Exercise requirements
What you return must be exactly the lines running from the one with "index pip: (96, 896)" to the end of the data below, inclusive, and nothing more.

Material shown

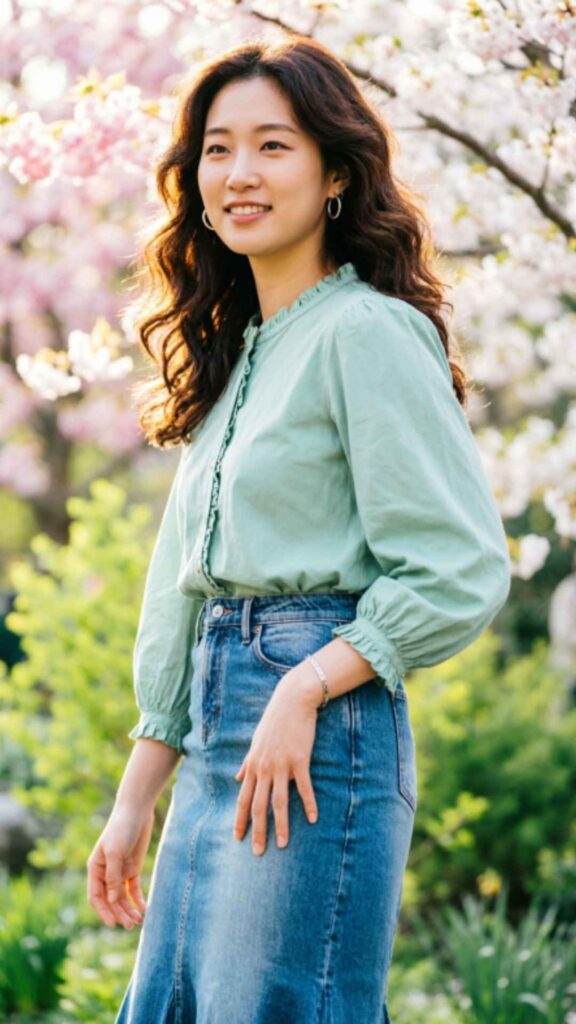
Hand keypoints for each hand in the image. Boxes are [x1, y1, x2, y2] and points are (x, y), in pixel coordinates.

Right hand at [86, 806, 154, 928]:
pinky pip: (133, 889)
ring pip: (122, 897)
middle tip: (131, 925)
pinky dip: (137, 900)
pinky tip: (144, 908)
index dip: (103, 911)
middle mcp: (105, 873)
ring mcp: (119, 871)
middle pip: (110, 900)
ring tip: (138, 921)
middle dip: (119, 913)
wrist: (137, 811)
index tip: (113, 924)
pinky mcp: (132, 868)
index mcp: (95, 869)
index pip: (96, 896)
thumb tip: (113, 900)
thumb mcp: (115, 852)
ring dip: (129, 910)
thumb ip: (113, 876)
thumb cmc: (121, 829)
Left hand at [233, 669, 320, 855]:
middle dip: (257, 831)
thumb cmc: (274, 721)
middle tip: (257, 852)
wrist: (292, 700)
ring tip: (282, 844)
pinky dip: (308, 804)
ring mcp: (282, 765)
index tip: (237, 838)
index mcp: (253, 765)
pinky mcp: (300, 760)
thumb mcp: (256, 742)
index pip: (243, 798)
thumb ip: (247, 762)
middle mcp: (264, 768)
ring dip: (281, 825)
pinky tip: (313, 819)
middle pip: (258, 806)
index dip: (239, 820)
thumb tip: (238, 777)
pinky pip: (304, 788)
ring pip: (279, 802)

Response to the exercise
index pip: (96, 896)
thumb tip: (113, 900)
thumb mcp: (115, 852)
ring dip: (129, 910)
thumb ip: (113, 876)
thumb cmc: (121, 829)
Left hand at [233, 669, 320, 855]:
middle dip: (257, 831)
thumb cmc: (274, 721)
middle tip: (257, 852)
wrist: (292, 700)
ring tip: (282, 844)
pinky dip: (308, 804)
ring mcp: (282, 765)
index tip: (237, 838)
index mcp: (253, 765)
pinky mcp: (300, 760)
thumb mcp: (256, 742)
index pip: (243, 798)
thumb ip: (247, 762)
middle mcp: (264, 768)
ring dip: (281, 825)
pinky tip: (313, 819)
middle pip: (258, 806)
index dip: (239, 820)
thumb tip: (238, 777)
pinky pip: (304, 788)
ring pip: (279, 802)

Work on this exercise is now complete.